Судья важно и неторопливо дочитал текст обвинения и, повернувшись к чопорно замершим в креслах присяжным, предложил им вынести вердикт.
И вот тут что-то изменилось.
Джонатан осознал это благодаря Платону, внезапно словно проснувшемуся, заинтересованно засверкавшему глазами и жадно потянувшему воздух широкими африканскими ноздрями. Джонатан проследил его взгляд и замер.
Мэра города на его месте не было!
Джонатан заволновался, начал искать мэра глазами и вдруг увидел и обомлел. Даже на таком расстоянии было видно, сколь бледно и влажно от пота лицо главы города. А рядом с ним стоял… Джонатан пригляделся и вздрогнул — точно! Рядом с мэром стоял тот самый лейтенант из Луизианы, что допрашивал его первым, еще тогда, год назад, кажется, Фергюсон.
Вот полицейский что-то произнес и уверенно и независимо скрестил руки на груди, и тогда мэр дрогнул. Трясущейся рукой он подал судье знак, и тот смешался и точно таким же жестом остановил недоумевающих присяжных. Джонатан превратился в слух.
— Вы уверены? — то хмурясь, то заискивающе улыбаясь, наклонил голову мэр.
— При чем здесь уверенность, Торрес? — отмахнулся Фергюсон. — Об этом уже вся Луизиана знает. А завтра и вашим станет известно. Вы представляете, что здесь тогда начнется?
Мэр вздрогнул; похоже было, что он представлял.
— Ладно, — сразу постарев на добрый десяток лет, выдавил он. — Будь по-вашему… — Затем по-волчьи, всем корпусом, развернулся к судье и еще раз махнул рукой. — Все, судья, заканчивайте!
Судья недоуменно вытаращил глаза.
— Ну, что вы на меня уставились?! — разъярился мэр. — Все, я сказал!
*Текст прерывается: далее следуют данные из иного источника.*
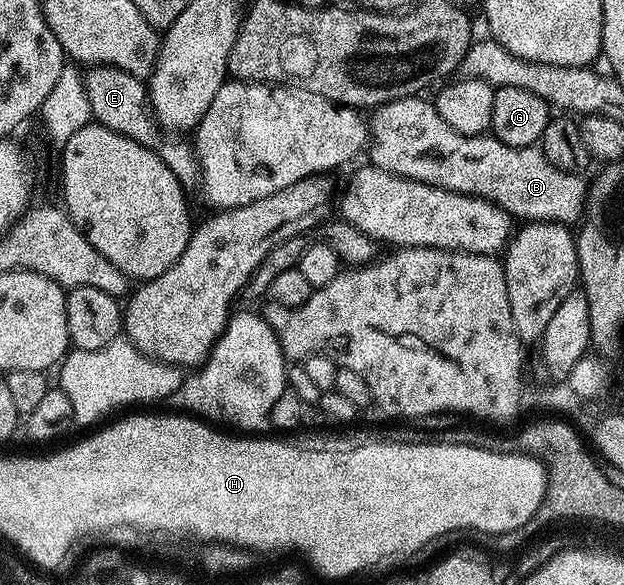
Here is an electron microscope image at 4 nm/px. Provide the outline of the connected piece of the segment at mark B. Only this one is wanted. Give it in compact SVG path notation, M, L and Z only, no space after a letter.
M422 95L397 97L369 114L369 164L425 185L483 197L508 211L511 217L523 217L521 220L526 223L556 221L570 227L581 218L588 188L585 176L552 167L538 147L508 147L499 137L480 133L466 137L444 123L433 100L424 98Z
Суд закончен!
Часть VI
Факты, изложенные новоорлеанским полицейским, были просты и неопровержимы. Вчера около полудня в шестнадцати верстах от столицы штата Луизиана был обнаружен мумифицированный труп охотника за беглыми рабами Уильяма Дженкинса. Причем опытного, необычайно крепкого телом охотника убили и мумифицировали вместе с его двенадцатью свирепыми псами и выставили на перекрестке дорог.
Вывод напрашивался сам собой: в действительности языческая секта ни в коей мере не обезврежена.
Далее… Тщательно изучив личные бумаги Дженкинса, лейтенант Фергюсон совершенно точно установил: ровно за сутки до своей трагической гибели охотник за беглецами вышел на след некоей Джудит Вашингтон — почти белой, сероглазой и рыжеволосой мулатки, принадлежащей семейству Лоуренс. И это была, возможно, самая важная улика, поскольку самый первый случай мумификации человека — в борделе мадам Аньяни — также был связан с изобличением и попыткой поимки этой беглой рабыни.
Понятно, что эта черная действовала не одна, и у нее наверняка есть как минимум один помощник-мужчина. Но также было понятно, что это совсем не Джонатан Лоуренс.
Охотник за беглецами Уильям Дженкинс был слишком известен в кругах крупных землевладельцев, и шум, поднявшийся по всей Луизиане, не давал полиции ни малейшего шанса оставить это жуткое убийство без должного внимания. А значит, не пройдет и двух дней, как весь штат Миссисипи будет знать, что суд приговорил и казнил невиновного.
Что это будет означать лично для него, мэр Торрес понимал, как никто другой. Засыпавшие его просьбами о пересмотре дела их собрата Джонатана Лоуренса землевладельцы перекроют ему путь на следующие выборы раз и навсегда.
— Все, я сказал, суд закончен! — уже теряя терпение, крикнул мэр Торрес судье.
Толпа непонимающе загудела, пришла в движение, но мэр только потому и удерживался на этом месте вот уже одиннадцатый год, что умел принимать решения быстро.
— Сеймур! — повернулся он к исполняющему обязанности шерифа полицейскому. — Позаботьтесь о безопасности сэра Джонатана… и прочих.
— Так суд же еще не завершился, — растерянно хлопнул тот длинными ресницами.
— Считайте, что уже завершился, — обреченно махнул рукой Торрес.
— Но я ведь все показания собрал, — упорно не желал поверить в такой поворот Сеймур. — Я же все сделал.
— Не теряйте времени, болван! — заорал мэр. — Вы что, не видите, что происходит?
Сеймур хмуро кивнул, кинулся отдавать приказания, а мэр взял Фергюсона под локоть.
— Ну, не дай бог, если вы меня подвели, лейтенант.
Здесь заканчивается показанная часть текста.